### Activity 1
The transcript below covers oil recovery around Lloydminster. List the light products it says would heat up, vaporize and be driven forward during the fire flood.
### Activity 2
Carry on the oil recovery transcript below, starting right after its final sentence.

### Text under study
_ _ _

And holy smokes, you know, and he's up and down.
And then that's fast enough.
Now we go down city streets faster than that.
But anyway, I recall that very well.
There's just new experiences to us kids, you know,
if it's someone else, you know.
Anyway.
Let's hop back to Husky for a little bit.
Okay.
I'm just, you've seen some giant changes in the oil industry in general.
And now we're starting to see a new one altogether.
I don't know, what sticks out to you from your time in working with Husky and being a part of the oil industry around Lloydminster?
In those days, we felt that if we were returned, we were.
retrieving it was it was hard to get that oil because it's an oil sand it's not like a lot of
people think it's a big pool of oil and you just ditch your pump down there and you just pump away
we called unconsolidated oil sands it's it's oil saturated in sand and the trick is to get the
oil out and leave the sand behind and on primary recovery we would we would get about
four to six percent of the oil in place they call it oil in situ
S-I-T-U. And then they were looking at all sorts of different things and we started a fire flood
in Maidstone and supposedly it was done some work in the States and the idea was to pump air
down, start a fire down there. The fire would generally feed amazingly on the carbon part of
the hydrocarbon because asphalt is high.
carbon low on hydrogen and that's hydrocarbon so the carbon hydrogen ratio is is really heavy on the
carbon side so the idea was it'll burn the heavier stuff and because it's hot the light stuff like
the we call it straight-run gasoline kerosene just light gas oil that those things would get hot
and would vaporize and it would be driven forward while the fire is building back here
And the idea sounds great.
You know, we're going to just heat up the formation down there
and we'd drive all this light products out to the producing wheel.
The problem was you had no control on which way the fire went.
And so often it would finger, instead of a nice uniform front like so,
you'd find maybe an easy access and it would head up there.
And it would head straight to the well.
because that's where the escape route was.
It would burn up the well.
So in theory it sounded great,
and it did produce a little bit more well,
but it did not work.
And it was expensive compresses, pushing the air down there.
So then, and I went to the States on this one,
in California,
they decided that maybe in off-peak power times,
maybe they could sell this power to a,
oil kind of these and you'd have a cathode well and an anode well.
I mean, you'd bury an anode here with a bunch of carbon stuff rods.

_ _ _

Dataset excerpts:

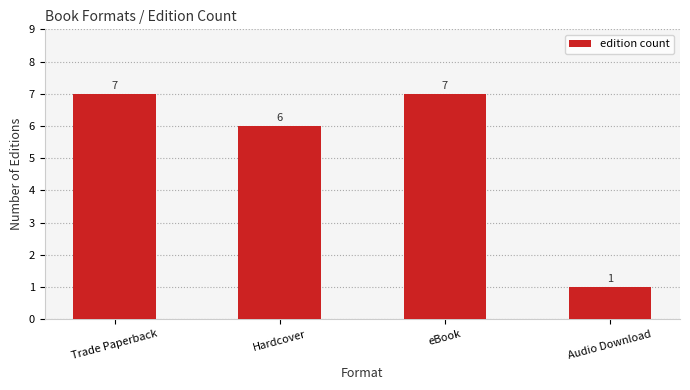

Reading left to right, what are all the values shown in this chart?

7	6	7	1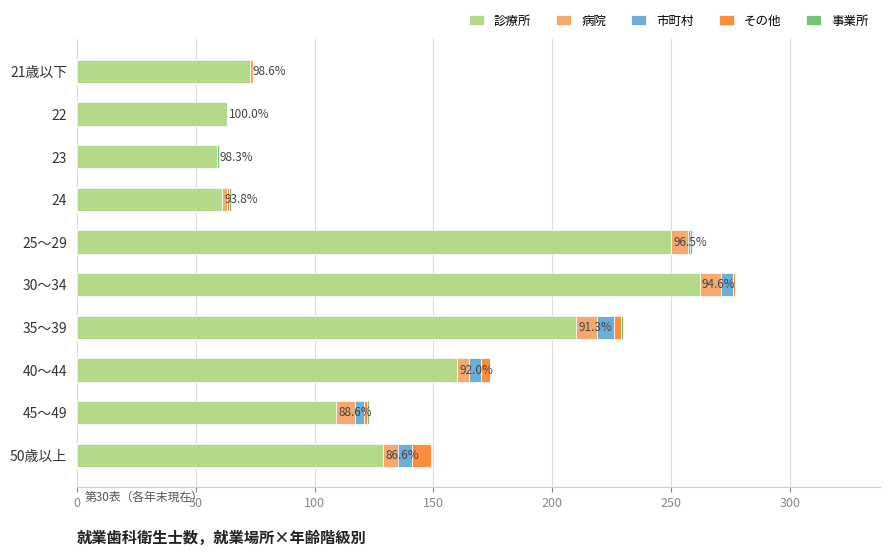

What is the sum of all 診療所 values?

1376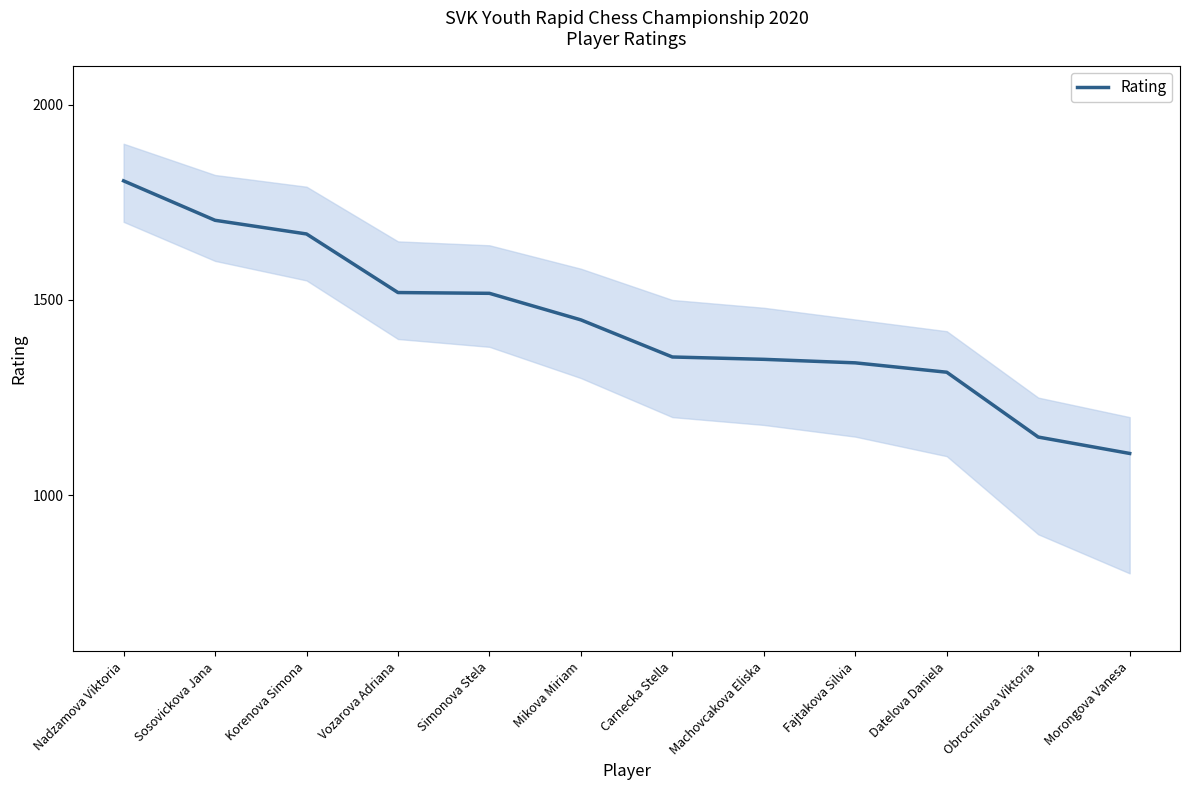

Is this an area chart (filled region under the line)?

No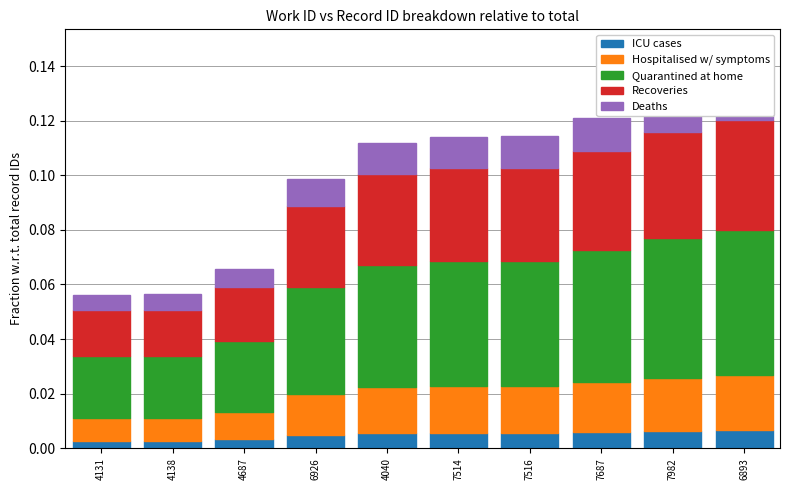

Reading left to right, list all the values displayed in this chart.

ICU cases: 0.0	0.0	0.0	0.0	0.0	0.0	0.0	0.0	0.0	0.0
Hospitalised w/ symptoms: 0.0	0.0	0.0	0.0	0.0	0.0	0.0	0.0	0.0	0.0
Quarantined at home: 0.0	0.0	0.0	0.0	0.0	0.0	0.0	0.0	0.1	0.1
Recoveries: 0.0	0.0	0.0	0.0	0.0	0.0	0.0	0.0	0.0	0.0
Deaths: 0.0	0.0	0.0	0.0	0.0	0.0	0.0	0.0	0.0	0.0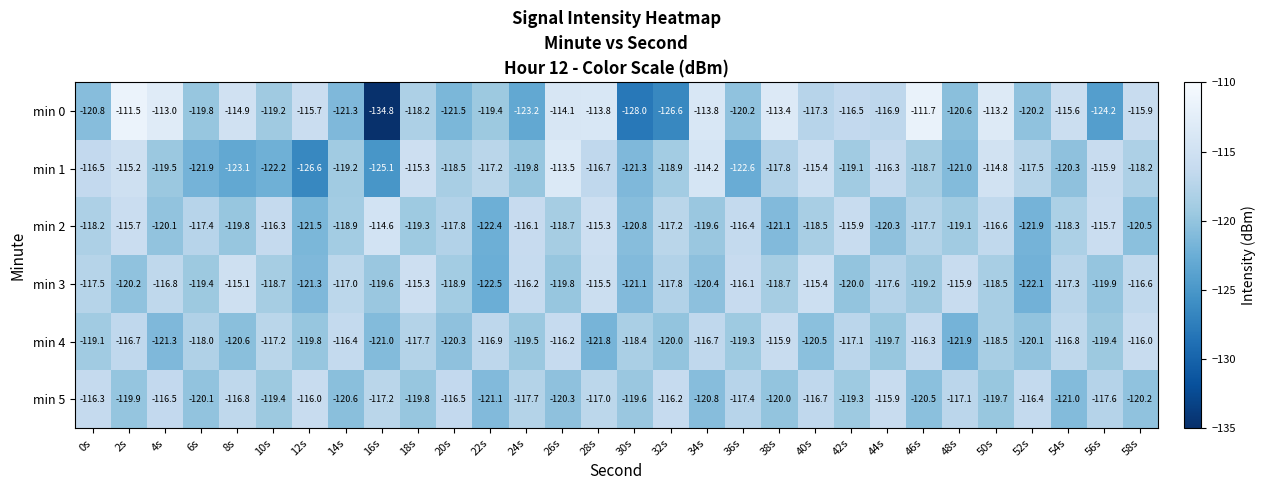

Which series has the largest total across all categories?

min 3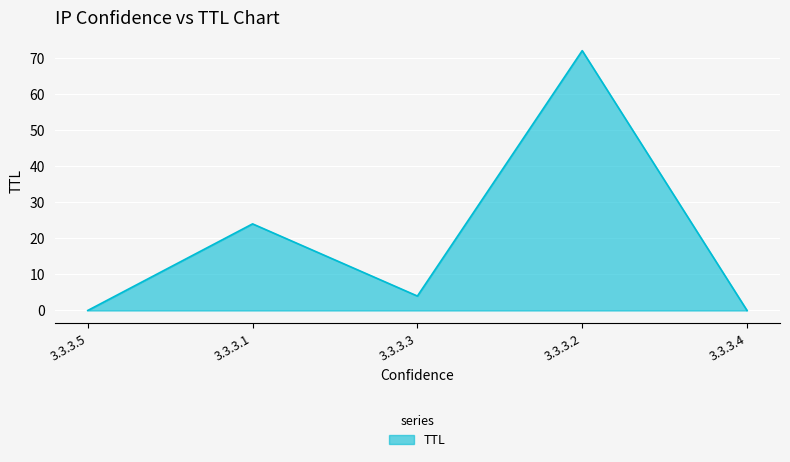

What is the greatest value displayed?

72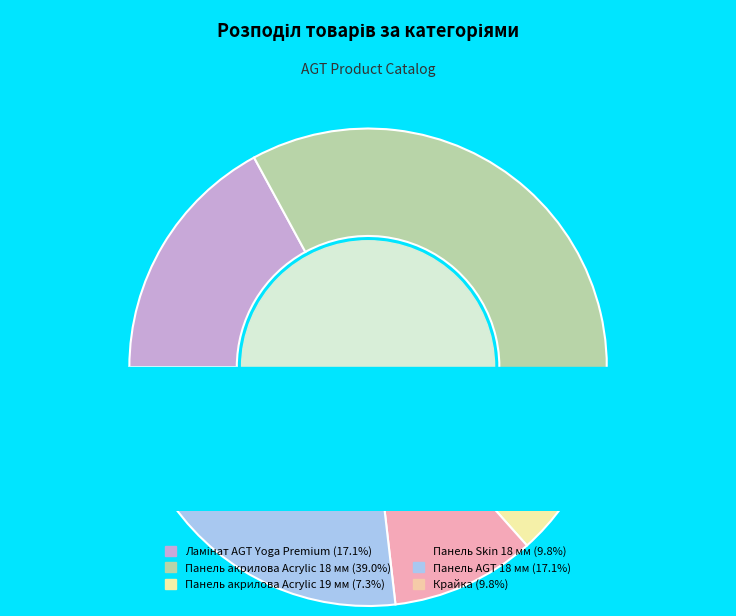

To the nearest percent, what portion does Панель AGT 18 мм represent?

17%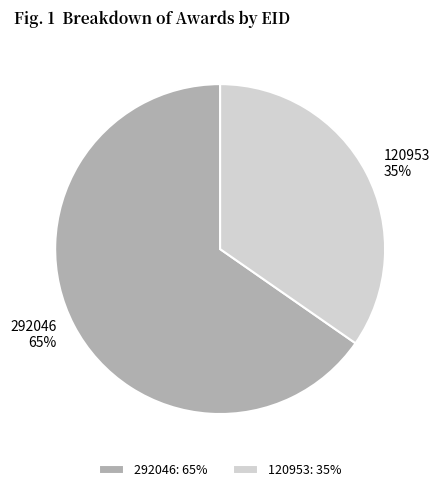

Is it true that 292046 is 65% of the pie?

True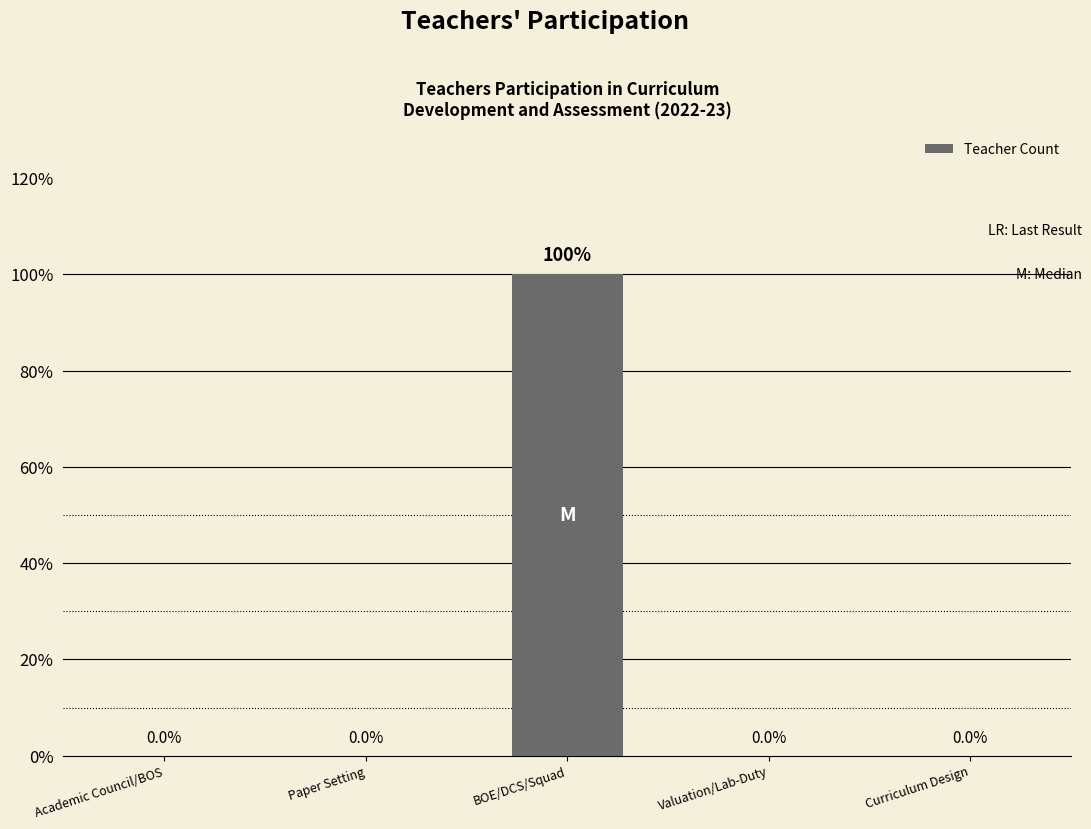

Count the values in the range 0 to 1.

5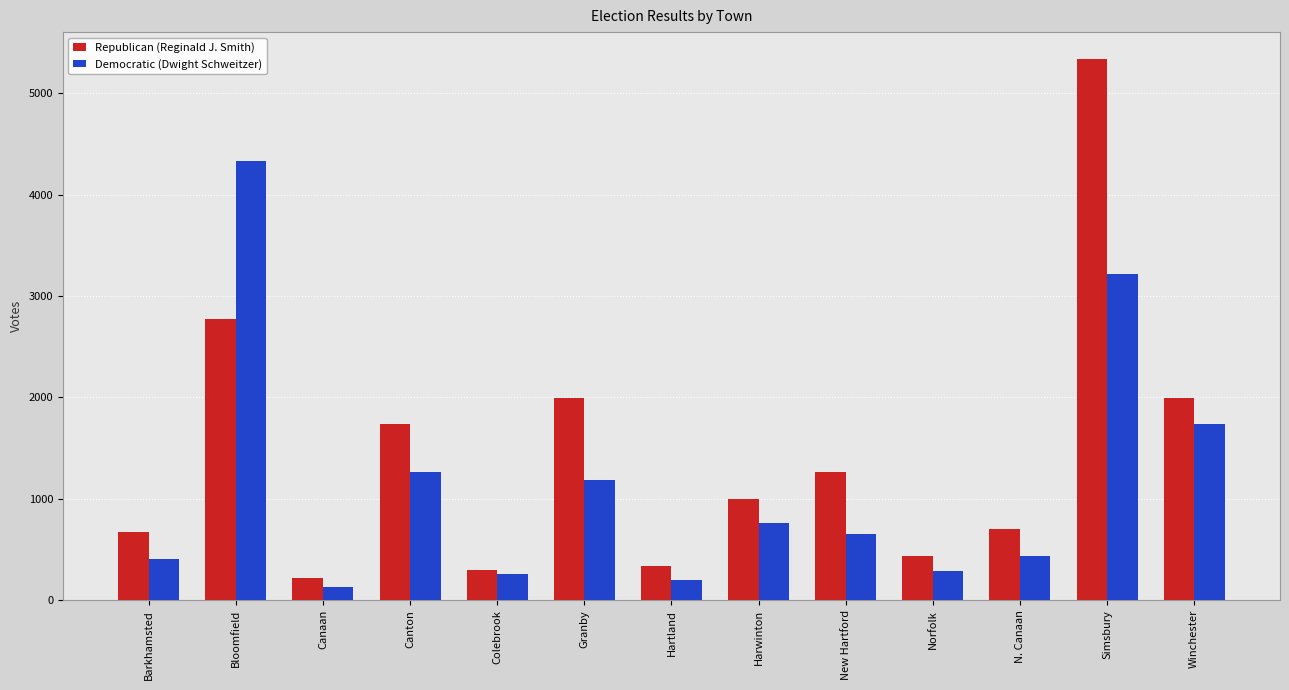

At which category is the sum across all series the highest?

Simsbury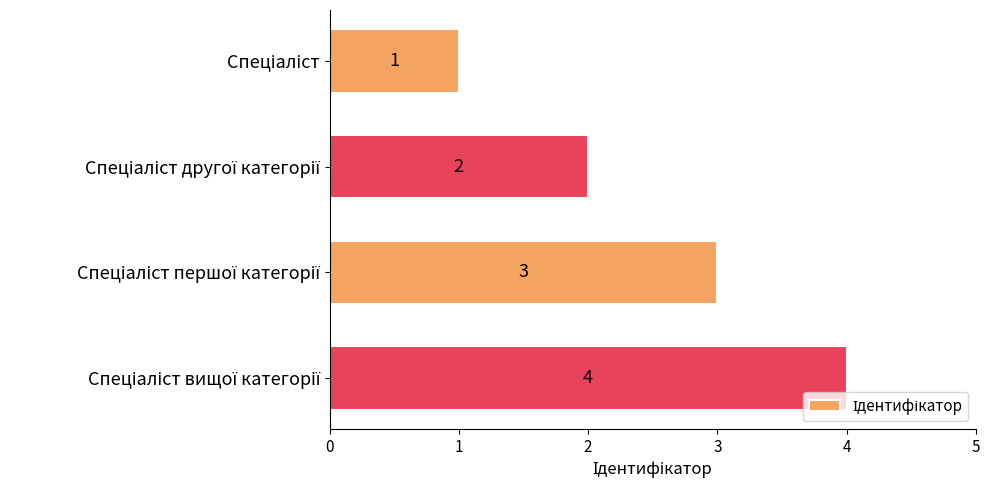

What is the greatest value displayed?

4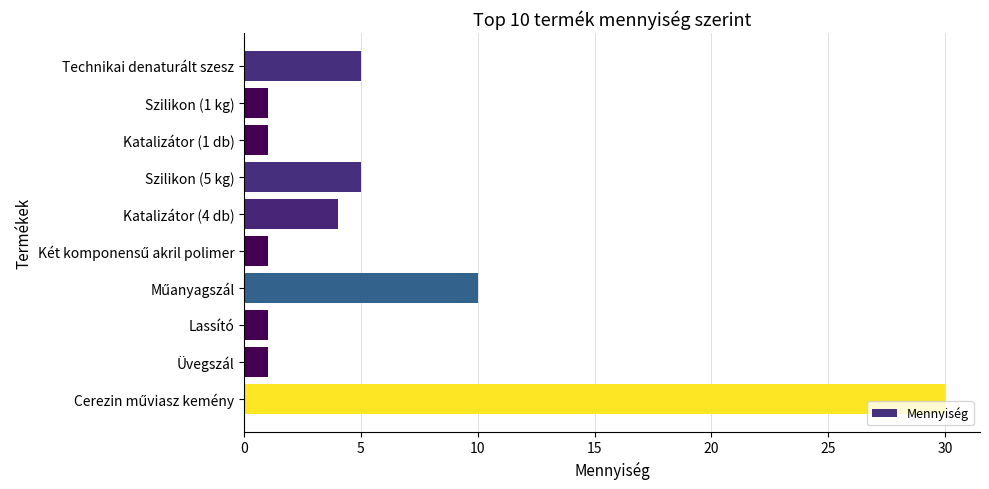

The chart shows a value of 0 at Katalizátor (1 db). True or false?

False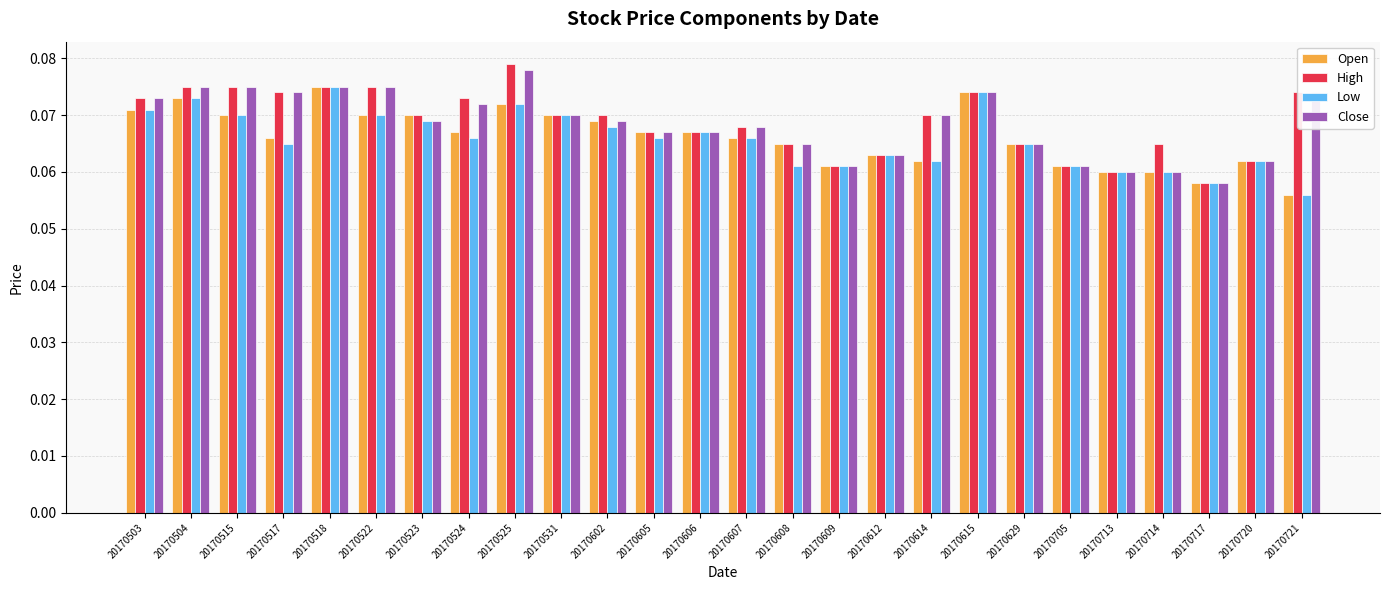

How many bars are there in total?

104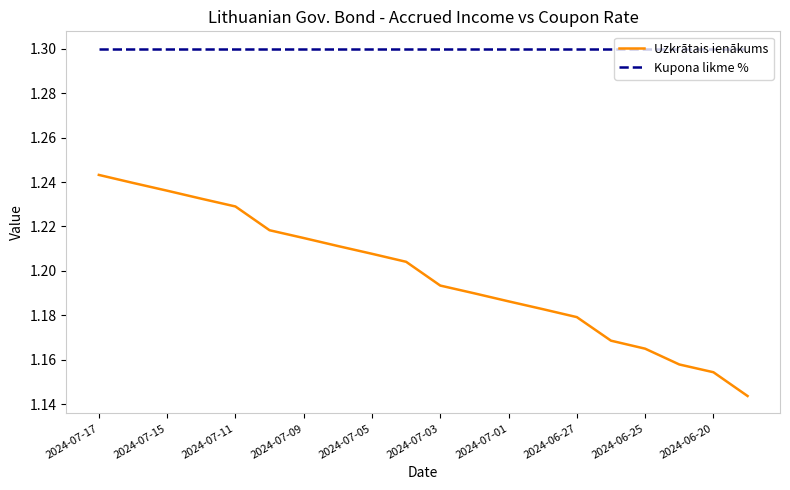

True or false: Uzkrātais ienākums and Kupona likme % cross at least once.

False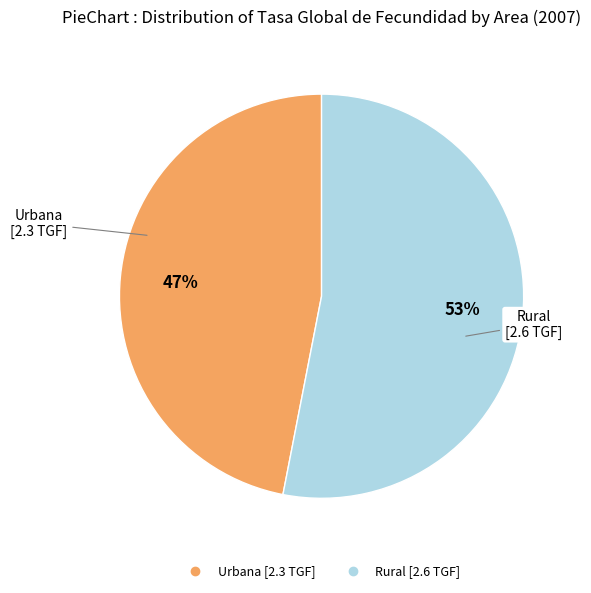

Rank the categories by value from lowest to highest.

Urbana, Rural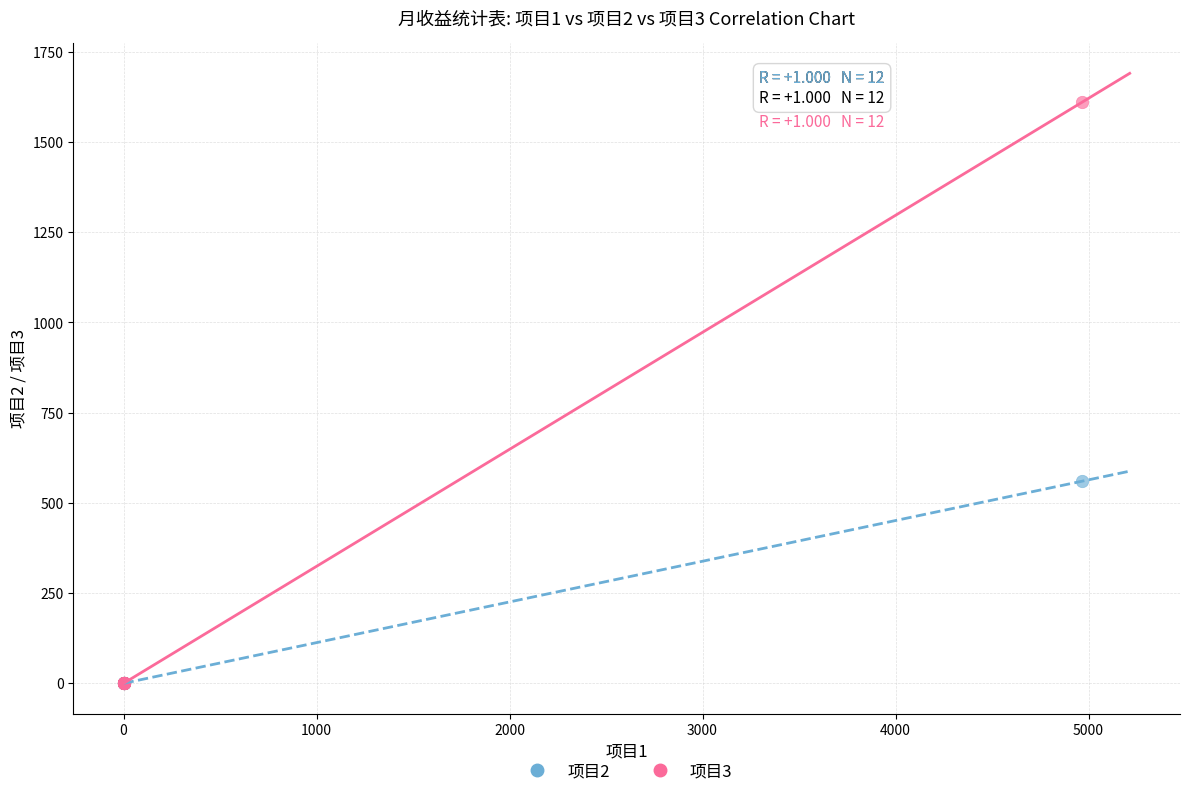

Across all series, what Y value is closest to 805?

560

_ _ _

### Exercise answer 1
straight-run gasoline, kerosene, light gas oil

### Exercise answer 2
And then your cathode would be where the heat would be generated.
And the idea, and actually I went to Philadelphia,
talked to General Electric, another fellow and I caro.
And I went there and met with them, and the idea was to power up this cathode
cathode well, get it hot, and it would heat up a ball of oil, and then once it's hot,
then you pump it up. Yeah, and once again, it sounded great, you know, and it would be only,
you wouldn't be have dedicated power, you would only get off-peak power, you know, when they
had a generating capacity, but the people weren't using it so the oil companies could have it.
So from that perspective, you know, they could offer a better price for the power.
But somebody got the idea, well, you know, if you just crank it up a little bit more, you know,
maybe it'll get hotter and faster.
And the result was a lot of wells just got fried because I think producers got greedy.
And then they found out it wasn't quite like this nice big ball of oil would just get bad.
bigger and bigger and get hotter and hotter.
It didn't work that way.
And so they gave up on that.
And part of the thing they discovered
when they were doing the fire floods was
lots of salt water.
You're going to produce salt water, sand, and oil.
I mean, that's where the salt water is there
because of the ancient seas.
That's where the oil came from.
And they found that maybe steam's a good driver.
So then they start this steam injection,
which now called the thermal floods.
And a member of the fellow, once again,
from the states from New Jersey, came,
and he looked at Lloyd and he said,
you know, I think this has got a really good potential.
So he kind of brought, it as expertise to Husky
and to what to do and, you know, it's, it really has proven, and that's why Huskies now,
we've got, what, the fourth, they've got four thermal project underway now.
In the meantime, the pumps as well have evolved, because the old horsehead pumps,
which is just like a water pump, it's just a big sucker rod going all the way down,
and the big valve on the bottom, you know, and it just,
It goes very slowly because somebody said,
why don't you speed the pump up?
Well, it doesn't work that way
because the oil has to seep to the precinct well.
The big problem with that,
a sucker oil drop, is that the oil is very heavy.
And the oil is so thick that the rod gets hung up.
It doesn't want to go down because the oil is holding onto it.
And when you've got 2,000 foot of rod,
because the wells are in the 1800 to 2,000 foot depth,
it gets hung up.
So then somebody had some idea of maybe they could have a hollow rod and put warm fluids in there and
and this would work.
It didn't work.
So then the progressive cavity pumps come, which is like a green auger.
You probably, I don't know.
Yeah, yeah, we'll get a big stainless thing.
And that works pretty good.
but the problem with that is it produces a lot of sand
because it doesn't recognize water from sand from oil.
So it just brings everything up.
And so the technology at that time said,
let's bring it all up and we'll separate.
And then the only can still get sand water, salt caverns.
Yeah, absolutely.
Yeah.
Where they dump the sand, they get rid of sand that.
So, but it's very abrasive and that's,
That's one of the problems.
Sand is like sandpaper, you know.
So there's the problem with that.
Steam flood, on the other hand,
does heat the formation.
It does reduce the viscosity.
The oil says it flows a lot easier.
And the less viscous it is,
the less chance of the sand to be hung up in the oil.
It dropped because of density differences.
It'll drop out.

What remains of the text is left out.